Reputation: 7644
I have a pandas dataframe
age gender criticality acknowledged
10 Male High Yes
10 Male High Yes
10 Male High Yes
10 Male Low Yes
11 Female Medium No
I want to groupby age and gender, and then put values of 'criticality', 'acknowledged' as new columns and get the count.
For eg output i desire is:
criticality acknowledged
age gender High Medium Low Yes No
10 Male 3 0 1 4 0
11 Female 0 1 0 0 1
I thought of using df.groupby(['age','gender'])['criticality','acknowledged'].stack()
But its not working.
Is there a better way to get results in this format
Upvotes: 2
Views: 539
Reputation: 75150
Another way using get_dummies()
with groupby()
after assigning
and finally split the columns with expand=True
for Multiindex:
l=['criticality','acknowledged']
final=df[['age','gender']].assign(**pd.get_dummies(df[l])).groupby(['age','gender']).sum()

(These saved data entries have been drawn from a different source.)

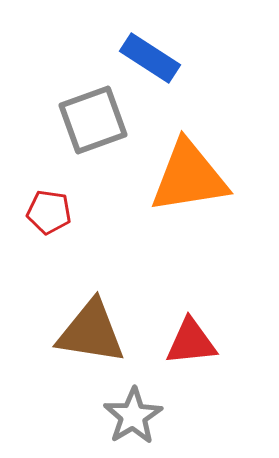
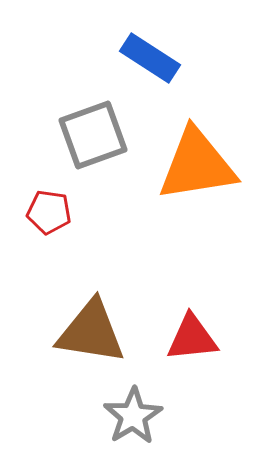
gray square: moved 15 px down
orange triangle: moved 8 px right, 12 px up
red triangle: moved 1 px right, 4 px up
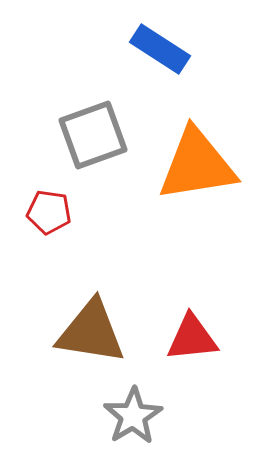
blue rectangle: moved 10 px right, 9 px up
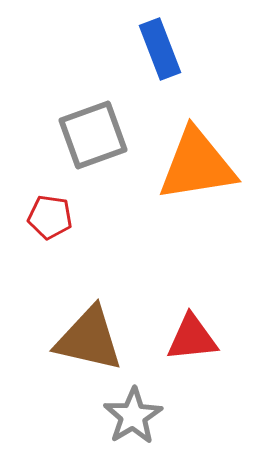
blue rectangle: rotated 36 degrees clockwise
red pentagon: moved 1 px right, 5 px down
brown triangle: moved 2 px left, 7 px down; rotated 4 degrees clockwise
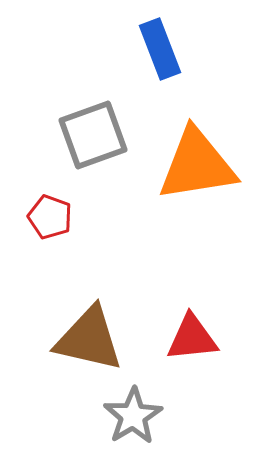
red pentagon: rotated 12 degrees clockwise
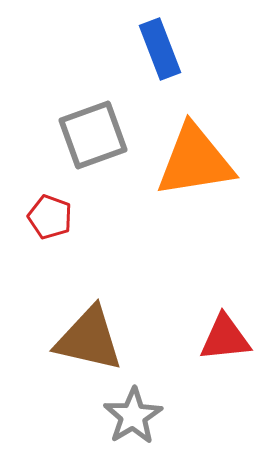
orange triangle: moved 2 px left, 4 px up
red triangle: moved 33 px right
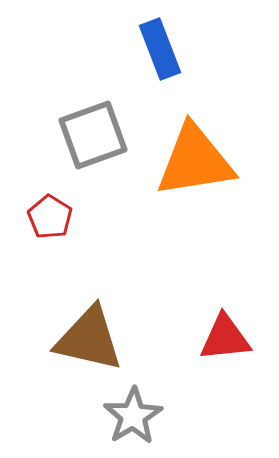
red pentagon: rotated 12 degrees clockwise
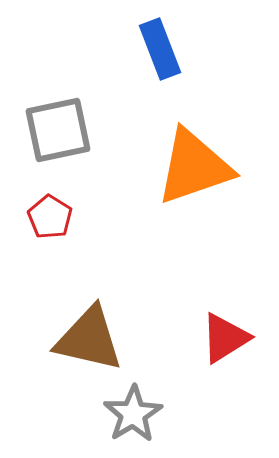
gray square: moved 35 px left, 5 px up; rotated 8 degrees clockwise
orange triangle: moved 1 px left, 6 px down; rotated 10 degrees counterclockwise
red triangle: rotated 26 degrees counterclockwise
gray star: moved 2 px up
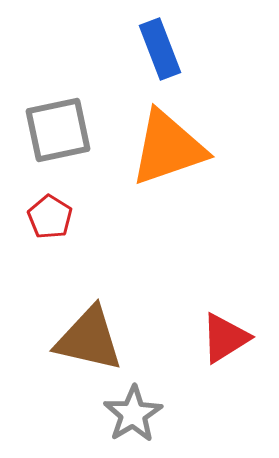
orange triangle: moved 26 px left, 19 px up
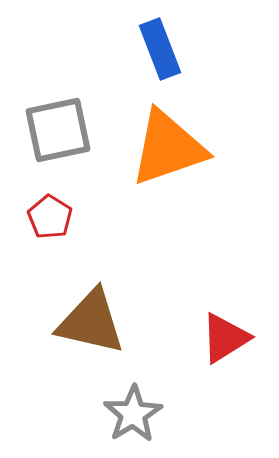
brown triangle: moved 2 px right, 17 px up
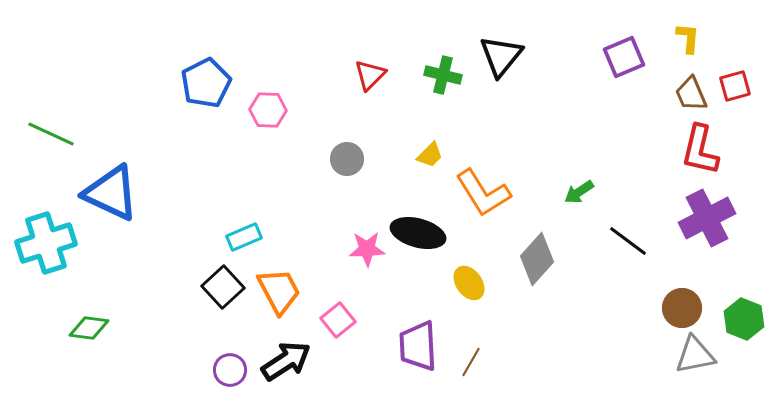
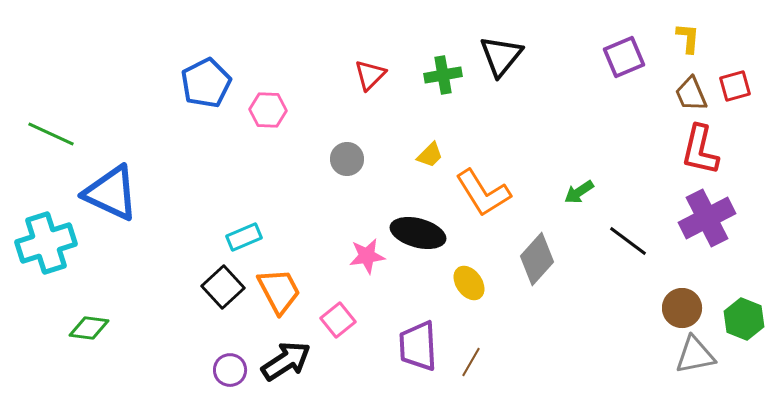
green cross: rotated 24 degrees counterclockwise
pink star: moved 7 px down; rotated 6 degrees counterclockwise
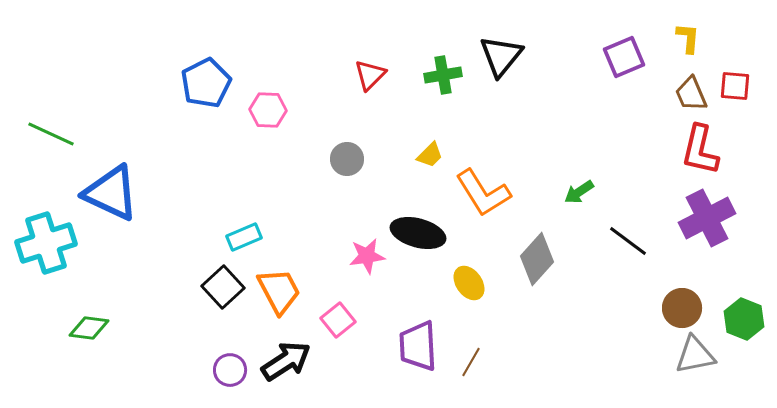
red square: rotated 20 degrees clockwise
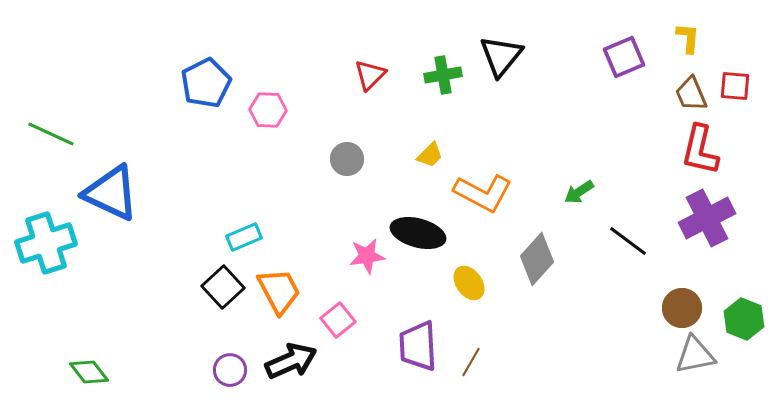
orange L-shape: rotated 30 degrees counterclockwise
green diamond: moved 44 px down; rotated 45 degrees clockwise
black arrow: moved 5 px right; rotated 9 degrees clockwise
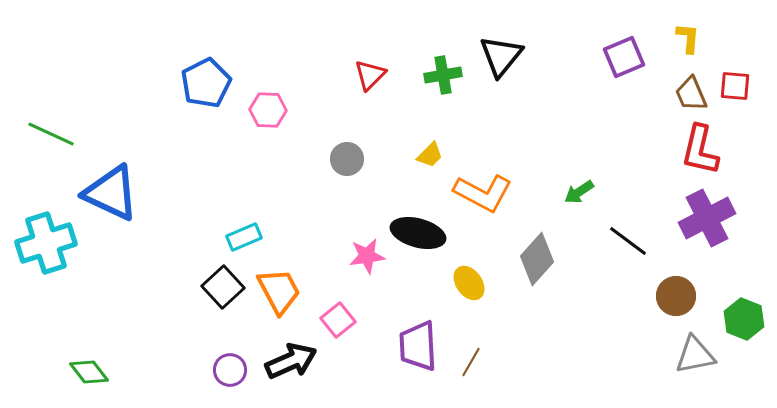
brown circle: moved 6 px left, 12 px up
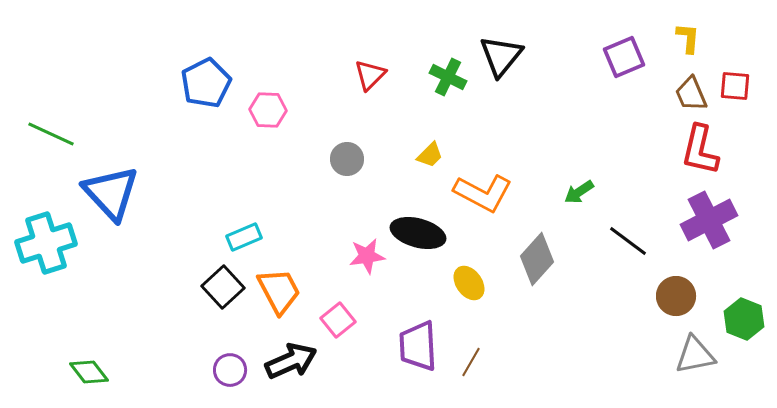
green cross: moved 5 px right, 2 px down; rotated 36 degrees clockwise
blue triangle: rotated 22 degrees clockwise
purple cross: moved 2 px right, 2 px down
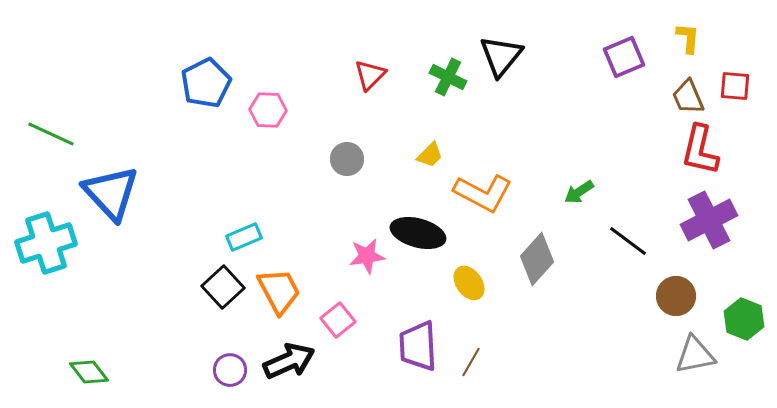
brown trapezoid: moved 3 px left, 3 px down
black arrow: moved 2 px left
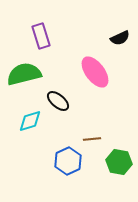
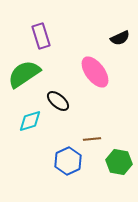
green semicircle: rotated 20 degrees counterclockwise
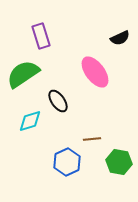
green semicircle: moved 1 px left
black ellipse: rotated 15 degrees clockwise
blue hexagon: moved 1 px left, 1 px down
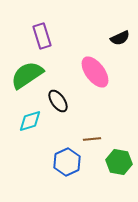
purple rectangle: moved 1 px right
green semicircle: moved 4 px right, 1 px down
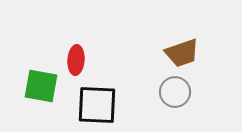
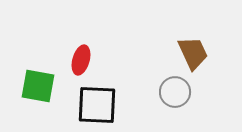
brown trapezoid: moved 11 px right; rotated 96 degrees counterclockwise
red ellipse: moved 5 px right; rotated 12 degrees clockwise
green square: moved 3 px left
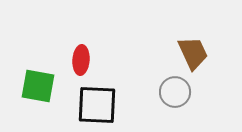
red ellipse: rotated 12 degrees counterclockwise
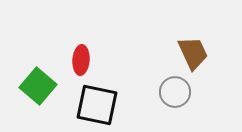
green square: rotated 30 degrees clockwise
black square: rotated 9 degrees clockwise
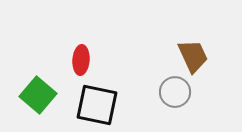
brown trapezoid: moved 3 px down
green square: moved 9 px down
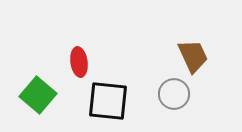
red ellipse: moved 2 px left, 2 px down; rotated 12 degrees counterclockwise
gray circle: moved 1 px left, 2 px down
black square: moved 11 px right, 4 px up; rotated 6 degrees counterclockwise
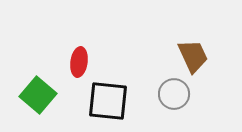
red ellipse: rotated 16 degrees clockwise
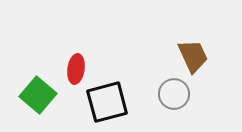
red ellipse: moved 3 px left, 7 px down
black square: moved 1 px left, 1 px down; rotated 21 degrees counterclockwise
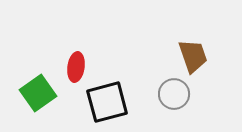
brown trapezoid: rotated 6 degrees clockwise
red ellipse: moved 2 px up
green square: moved 2 px up; rotated 15 degrees clockwise
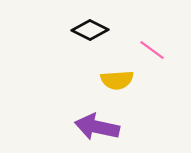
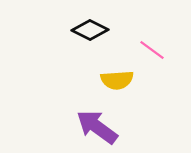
purple arrow: rotated 24 degrees clockwise
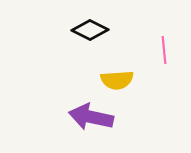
pink line: moved 12 px right; rotated 48 degrees clockwise
purple arrow: moved 6 px left, 10 px up; rotated 24 degrees counterclockwise
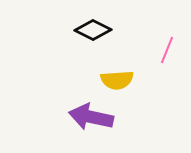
black diamond: moved 3 px right
pink line: moved 3 px right; rotated 28 degrees clockwise
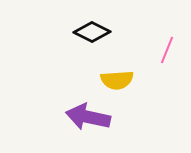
black diamond: moved 1 px left, 2 px down
purple arrow: moved 3 px left
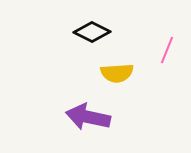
yellow semicircle: moved 7 px up
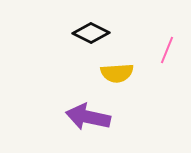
black diamond: moved 1 px left, 1 px down
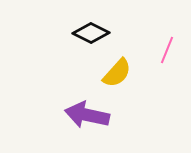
yellow semicircle: rotated 44 degrees counterclockwise
purple arrow: moved 1 px left, 2 px up
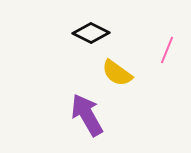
yellow semicircle: rotated 84 degrees clockwise
purple arrow: rotated 48 degrees clockwise
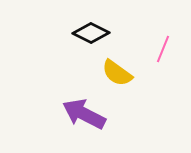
pink line: moved 4 px left, 1 px up
purple arrow: moved 3 px left, 1 px up; rotated 33 degrees counterclockwise
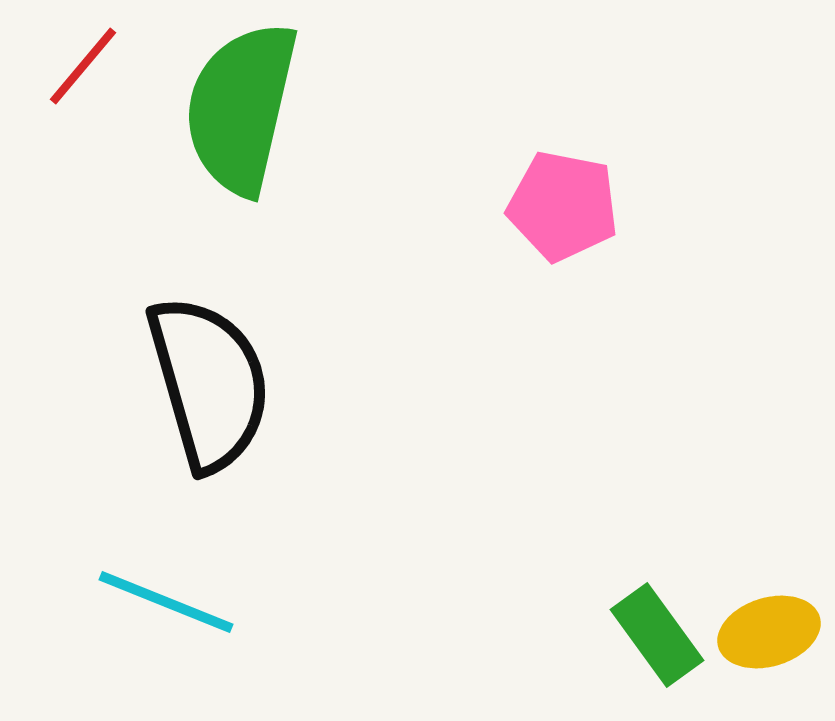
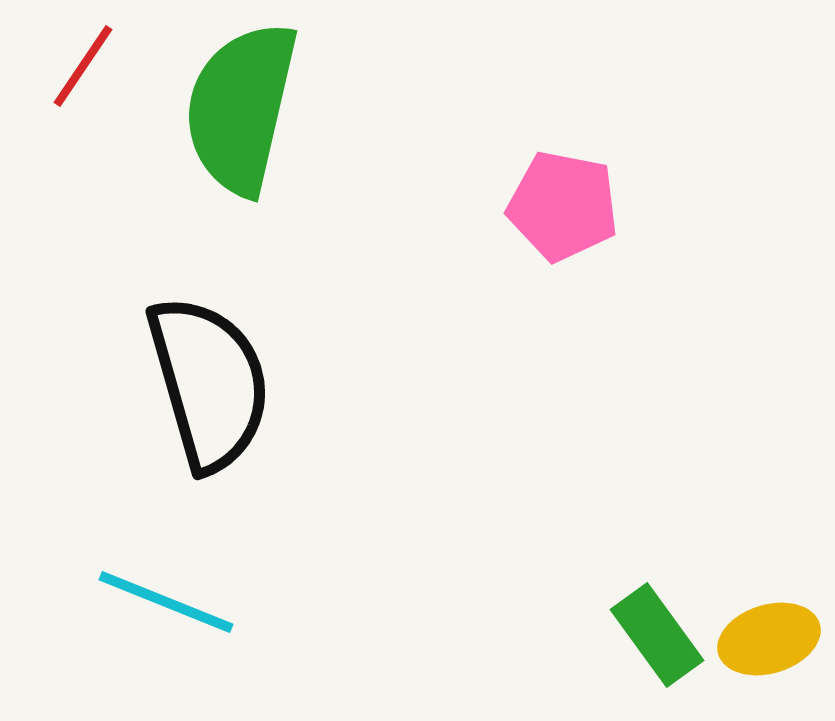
red line: rotated 6 degrees counterclockwise
yellow ellipse: moved 7 px down
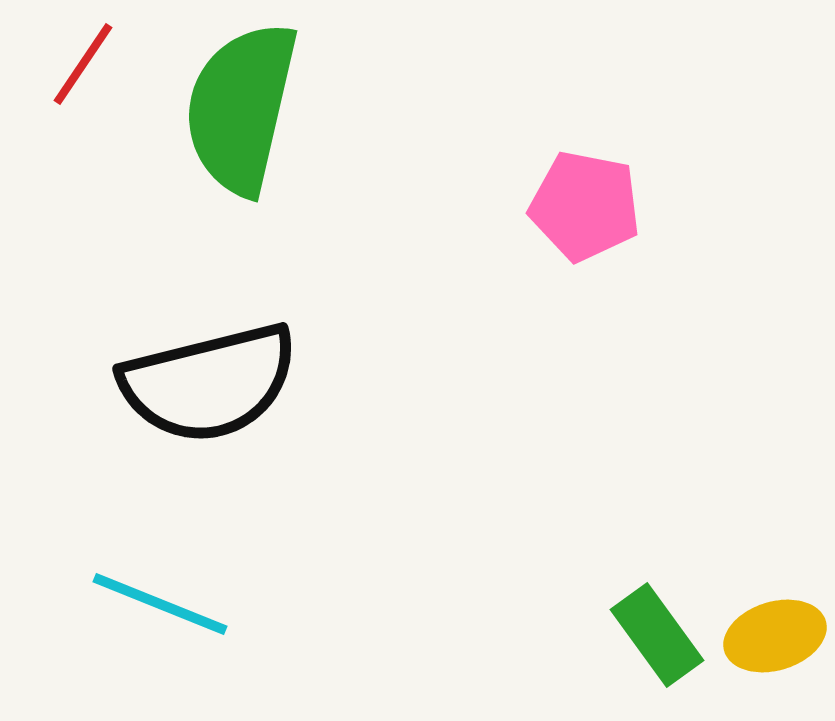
red line: moved 2 px up
pink pentagon: moved 22 px right
black semicircle: rotated 92 degrees clockwise
cyan line: moved 6 px left, 2 px down
yellow ellipse: moved 6 px right, 3 px up
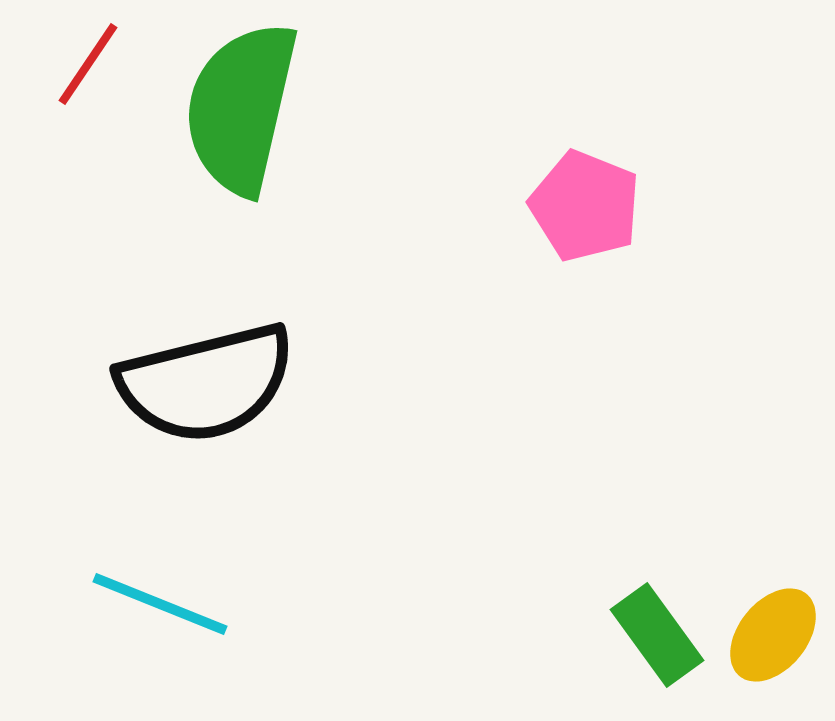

final.columns=final.columns.str.split('_',expand=True)
print(final)
criticality acknowledged
High Low Medium No Yes
age gender
10 Male 3 1 0 0 4
11 Female 0 0 1 1 0
Upvotes: 1
Reputation: 6642
Since you are counting for the two columns separately, a concat would be an easy solution:
In [13]: pd.concat([df.pivot_table(index=['age', 'gender'], columns=col, aggfunc
...: =len) for col in ['criticality', 'acknowledged']], axis=1).fillna(0)
Out[13]:
acknowledged criticality
criticality High Low Medium No Yes
age gender
10 Male 3.0 1.0 0.0 0.0 4.0
11 Female 0.0 0.0 1.0 1.0 0.0
Upvotes: 2